Sentir la vanille, l’odeur du café le matin ou encore la transpiration dans les transports publics : des odeurs plus ou moins agréables, mais qui sont ancrées dans notre quotidien. On mesure souvent leur importance lorsqu’elles disparaissent. Cette perte de l’odorat porte un nom : l’anosmie. La Journée mondiale consacrée à ce handicap invisible aura lieu le vendredi 27 février. Les troubles de l’odorat peuvent être passagers ou définitifs.
Causes multiples
Les causes de l’anosmie sont multiples. Elle peut résulter d’un problème nasal, d’un traumatisme crânien ou d’un simple rhume.
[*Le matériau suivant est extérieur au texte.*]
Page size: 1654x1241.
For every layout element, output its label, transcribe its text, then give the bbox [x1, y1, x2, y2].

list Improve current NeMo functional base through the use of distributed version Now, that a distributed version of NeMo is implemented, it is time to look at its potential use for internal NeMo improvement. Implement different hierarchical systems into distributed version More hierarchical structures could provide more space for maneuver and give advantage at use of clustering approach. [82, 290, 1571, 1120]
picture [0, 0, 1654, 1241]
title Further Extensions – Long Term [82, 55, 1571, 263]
L’odorat peut également disparaître à la suite de tumeurs, de maladies dégénératives ou encore de la prise de certains médicaments. Dans certains cas, toutefois, aucune cause précise n’est identifiée.
La perte de l’odorat, souvent accompagnée d’une altération du goût, fait aussi partie des principaux symptômes du Covid-19. Parmi les personnes touchées, Valérie Blanc, journaliste gastronomique et éditrice de « Juste du goût », qui propose des livres mettant notamment à l'honneur le terroir genevois. Elle a perdu l’odorat et le goût pendant deux ans à la suite d’un Covid long.
"J'avais mis un truc à chauffer sur le feu et puis j'ai oublié parce que ça a pris feu[...] Et à partir de là, je mettais tout le temps des minuteurs ou des bips ou des rappels pour ne pas oublier."
La cryothérapie pour retrouver l'odorat
Alors qu’on affirme à Valérie qu’il n’existe aucune solution miracle, elle découvre, par hasard, un article sur la cryothérapie, qui aurait permis à des patients atteints de Covid long de retrouver l’odorat en seulement trois séances. Elle tente le coup et parvient à récupérer son odorat.
"J'ai beaucoup pleuré."
Tout n’est pas revenu à la normale pour autant pour Valérie Blanc. Depuis, certains aliments, notamment frits, lui sont devenus insupportables, sans qu’elle puisse réellement l’expliquer.